Avoid exchanging date-time values textually using localized formats. When exchanging strings, use only standard ISO 8601 formats. For a date-only value, that format is YYYY-MM-DD. The java.time classes use ISO 8601 formats by default, so no need to specify a formatting pattern.
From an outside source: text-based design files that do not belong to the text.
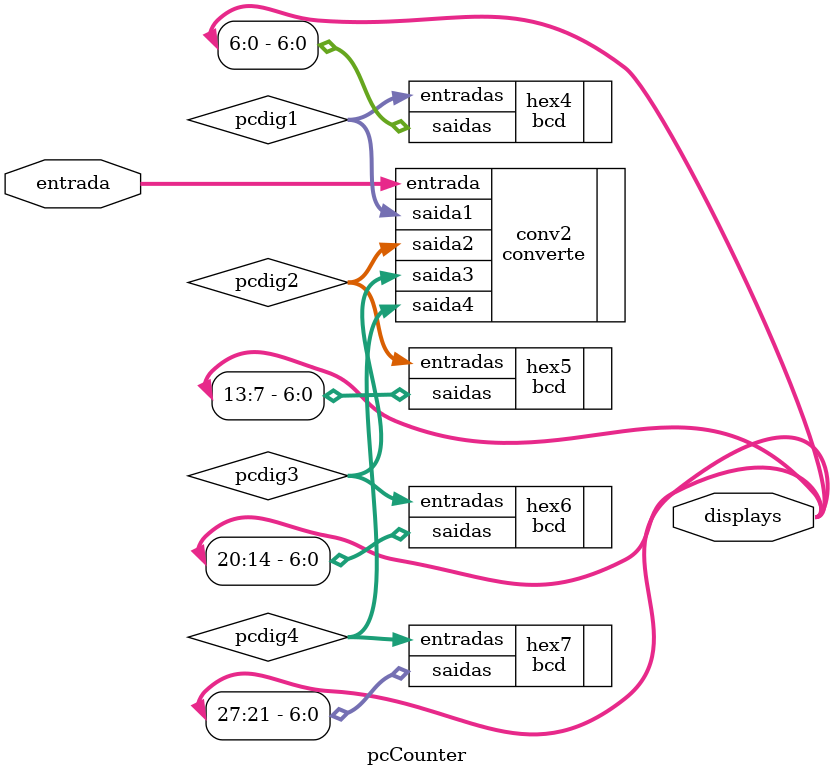
<source format=v>
module pcCounter
	(
	input [31:0] entrada,
	output [27:0] displays);
	
	/* Saídas do extrator de dígitos */
	wire [3:0] pcdig1;
	wire [3:0] pcdig2;
	wire [3:0] pcdig3;
	wire [3:0] pcdig4;

	converte conv2(
		.entrada(entrada),
		.saida1(pcdig1),
		.saida2(pcdig2),
		.saida3(pcdig3),
		.saida4(pcdig4));
	
	bcd hex7(
		.entradas(pcdig4),
		.saidas(displays[27:21]));
	
	bcd hex6(
		.entradas(pcdig3),
		.saidas(displays[20:14]));
		
	bcd hex5(
		.entradas(pcdig2),
		.saidas(displays[13:7]));
		
	bcd hex4(
		.entradas(pcdig1),
		.saidas(displays[6:0]));

endmodule

</source>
LocalDate localDate = LocalDate.parse( "2019-06-07" ) ;
If you must parse localized strings, let DateTimeFormatter
do the work.
DateTimeFormatter f = DateTimeFormatter.ofPattern( "dd-MMM-uuuu" ) ;
Specify the Locale
to use in parsing the name of the month.
Locale locale = Locale.US ;
f = f.withLocale( locale ) ;
Parse your incoming data.
String input = "07-Jun-2019" ;
LocalDate localDate = LocalDate.parse( input , f ) ;
Your Room
class should carry a member field of type LocalDate
.
Room x = new Room ( … , localDate , … ) ;
And parse your inputs well before passing to a constructor. You should always expect faulty inputs.
try{
LocalDate localDate = LocalDate.parse( input , f ) ;
…
} catch ( DateTimeParseException e ) {
…
}
Upvotes: 2
Reputation: 274
When you run the code shown below, you're getting calling a method that returns a new instance of SimpleDateFormat that uses the default constructor instead of the constructor defining the format you require ("dd-MMM-yyyy").
dateFormat.getInstance().parse(newDate1);
Remove the "getInstance()" part, and you'll be golden.